**Excerpt:**
Finding a tricky bug in Elasticsearch 8.4.2

Tagged with debugging stories
Posted 5 October 2022

A few weeks ago, I helped to find a bug in Elasticsearch 8.4.2. We’d started seeing issues in our Elastic cluster at work, and I was able to isolate the issue in a small, reproducible test case. I shared my code with Elastic engineers, and that helped them identify and fix the problem.

I was pretty pleased with my bug report – it was a simple, self-contained example with an obvious smoking gun. A previously elusive bug became reproducible, which led straight to the faulty code.

I got there with a classic debugging cycle: find a reproducible error, delete something, see if the error reproduces. Repeat until there’s nothing left to delete.

I thought it might be interesting to walk through the process; to explain my steps and my thinking. Every bug is different, but the same techniques appear again and again. Even if you don’t use Elasticsearch, I hope this will give you some ideas for debugging your next error.

Uh oh, something’s up

On the Thursday in question, we started getting alerts from our website monitoring – some people searching our collections were getting error pages:

A Slack message: ‘CloudFront: 5xx errors detected. 2 errors / 6.5K requests / link to logs in S3.’ Followed by two URLs for pages on wellcomecollection.org.

As a proportion of overall traffic, it was pretty small – but alerts like this started to pile up in Slack. Even if it wasn’t completely down, the website was having issues.

These alerts come from CloudFront. We run CloudFront in front of the website, and we upload our access logs to an S3 bucket. There’s a Lambda that gets notified of uploads in that bucket, and it scans every new log file. If it sees any 5xx server errors, it posts an alert to Slack. CloudFront uploads logs every few minutes, so we find out about issues pretty quickly.

A hand-drawn illustration of our Slack alerting architecture. A user (a grey silhouette) makes a request to CloudFront (a purple circle). This gets sent to the website (a grey box) and the logs in S3 (a green bucket). The logs in S3 get sent to a Lambda function (an orange Greek letter Lambda), which forwards them to Slack.

Before this setup, we only found out about outages from our automated uptime monitoring (which only checks a sample of pages) or when a user reported an error (which are much slower to arrive). Getting near-realtime alerts of unexpected errors means we can fix them much faster.

As the errors stacked up in Slack, the meaning was obvious: something had gone bang.

Is it just me, or is something broken?

The Slack alert includes the affected URLs, so we can click to go straight to the failing page. This is intentional: trying to reproduce the error is the first step of debugging, and putting the URLs in Slack makes it as easy as possible to reproduce a failing request.

When we clicked, we all saw the error page – these searches were failing for us, and they were failing consistently.

**Extracted records:**
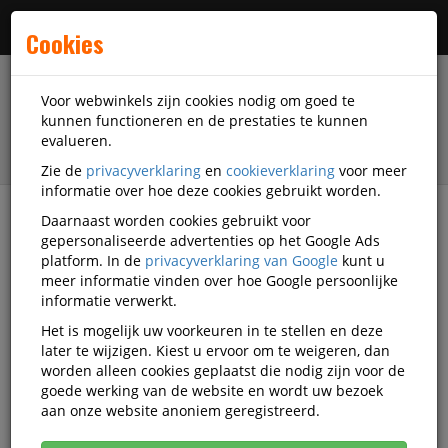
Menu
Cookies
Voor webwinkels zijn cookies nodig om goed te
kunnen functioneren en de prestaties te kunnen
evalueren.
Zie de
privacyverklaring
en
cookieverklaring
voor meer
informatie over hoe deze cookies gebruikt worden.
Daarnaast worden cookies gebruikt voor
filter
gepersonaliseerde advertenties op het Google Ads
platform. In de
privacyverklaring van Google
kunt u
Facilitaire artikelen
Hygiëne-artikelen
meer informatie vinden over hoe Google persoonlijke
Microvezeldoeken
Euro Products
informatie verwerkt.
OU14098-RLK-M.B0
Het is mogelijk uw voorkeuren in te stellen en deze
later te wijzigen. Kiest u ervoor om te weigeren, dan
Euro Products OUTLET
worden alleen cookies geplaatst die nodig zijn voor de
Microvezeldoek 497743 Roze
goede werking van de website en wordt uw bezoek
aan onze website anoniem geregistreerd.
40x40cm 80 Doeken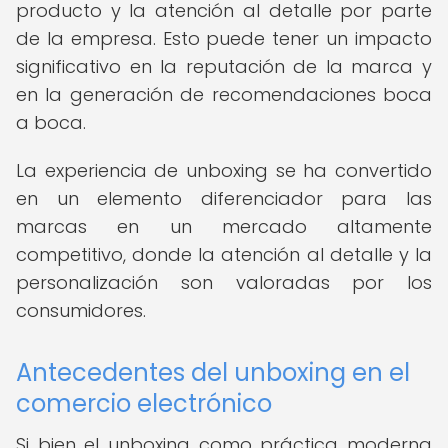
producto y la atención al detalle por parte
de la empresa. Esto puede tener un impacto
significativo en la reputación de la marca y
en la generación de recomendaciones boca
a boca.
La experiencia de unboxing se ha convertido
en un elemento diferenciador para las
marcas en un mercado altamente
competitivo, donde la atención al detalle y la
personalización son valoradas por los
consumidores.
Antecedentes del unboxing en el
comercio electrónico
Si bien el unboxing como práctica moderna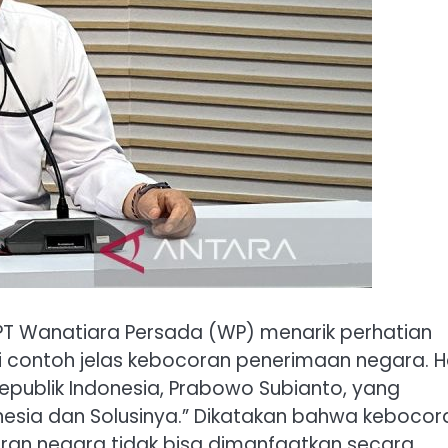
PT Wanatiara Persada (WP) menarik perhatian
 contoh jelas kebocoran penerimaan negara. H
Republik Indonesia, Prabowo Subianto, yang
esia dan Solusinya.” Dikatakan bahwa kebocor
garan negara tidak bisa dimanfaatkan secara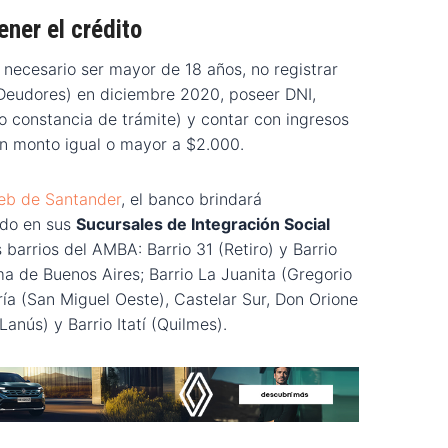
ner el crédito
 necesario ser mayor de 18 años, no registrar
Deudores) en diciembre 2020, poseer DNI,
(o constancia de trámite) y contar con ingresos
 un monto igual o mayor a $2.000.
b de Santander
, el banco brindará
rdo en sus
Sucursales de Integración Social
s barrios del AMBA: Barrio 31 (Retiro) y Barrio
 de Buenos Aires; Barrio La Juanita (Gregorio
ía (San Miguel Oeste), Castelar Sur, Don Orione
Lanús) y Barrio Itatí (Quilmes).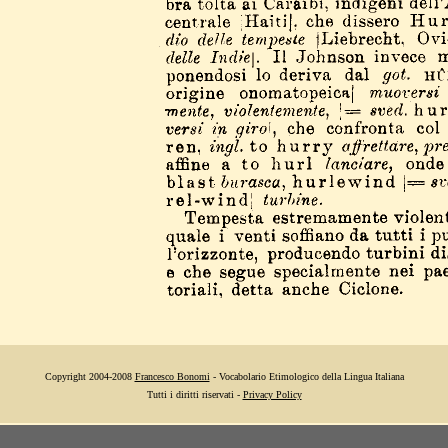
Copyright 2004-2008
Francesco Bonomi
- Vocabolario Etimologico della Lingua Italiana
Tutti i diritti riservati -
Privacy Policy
* * *
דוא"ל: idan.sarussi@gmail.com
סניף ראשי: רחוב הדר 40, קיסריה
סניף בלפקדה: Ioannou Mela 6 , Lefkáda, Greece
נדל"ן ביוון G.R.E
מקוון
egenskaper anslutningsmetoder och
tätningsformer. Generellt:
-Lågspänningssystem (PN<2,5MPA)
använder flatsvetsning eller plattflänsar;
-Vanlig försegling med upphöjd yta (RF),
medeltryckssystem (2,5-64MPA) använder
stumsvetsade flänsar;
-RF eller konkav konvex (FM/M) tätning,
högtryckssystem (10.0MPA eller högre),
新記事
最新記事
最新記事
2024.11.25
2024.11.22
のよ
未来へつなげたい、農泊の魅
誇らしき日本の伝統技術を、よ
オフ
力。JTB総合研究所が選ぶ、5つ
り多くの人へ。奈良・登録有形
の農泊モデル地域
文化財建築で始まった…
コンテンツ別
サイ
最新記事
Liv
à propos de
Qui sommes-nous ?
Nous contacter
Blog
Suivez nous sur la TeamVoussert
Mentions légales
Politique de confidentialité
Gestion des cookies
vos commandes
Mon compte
--
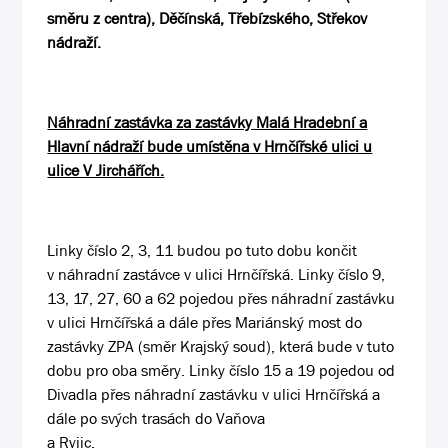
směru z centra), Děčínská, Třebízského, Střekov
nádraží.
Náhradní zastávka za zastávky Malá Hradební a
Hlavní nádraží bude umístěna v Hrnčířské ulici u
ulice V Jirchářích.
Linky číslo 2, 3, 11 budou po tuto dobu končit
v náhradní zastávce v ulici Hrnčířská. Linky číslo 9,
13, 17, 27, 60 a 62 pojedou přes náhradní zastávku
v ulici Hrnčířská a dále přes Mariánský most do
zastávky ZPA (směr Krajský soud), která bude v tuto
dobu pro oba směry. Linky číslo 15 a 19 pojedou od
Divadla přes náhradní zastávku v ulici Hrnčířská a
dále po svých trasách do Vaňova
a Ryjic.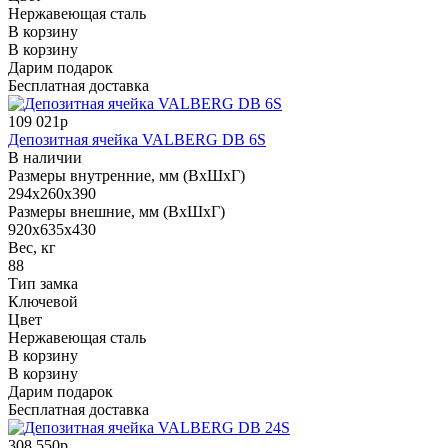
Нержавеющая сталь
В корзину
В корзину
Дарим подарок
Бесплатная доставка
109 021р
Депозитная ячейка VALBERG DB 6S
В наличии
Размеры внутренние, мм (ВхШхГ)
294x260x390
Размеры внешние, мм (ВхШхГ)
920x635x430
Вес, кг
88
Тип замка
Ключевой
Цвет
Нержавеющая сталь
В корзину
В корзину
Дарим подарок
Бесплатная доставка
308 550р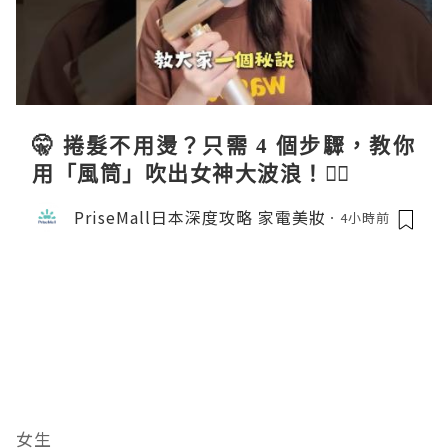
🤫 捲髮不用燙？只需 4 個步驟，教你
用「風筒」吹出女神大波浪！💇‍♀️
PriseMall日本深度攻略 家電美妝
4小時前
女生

**Work instruction:**
In the write-up about the Elasticsearch 8.4.2 bug, how often does CloudFront upload its logs?

**Task result:**
Every few minutes.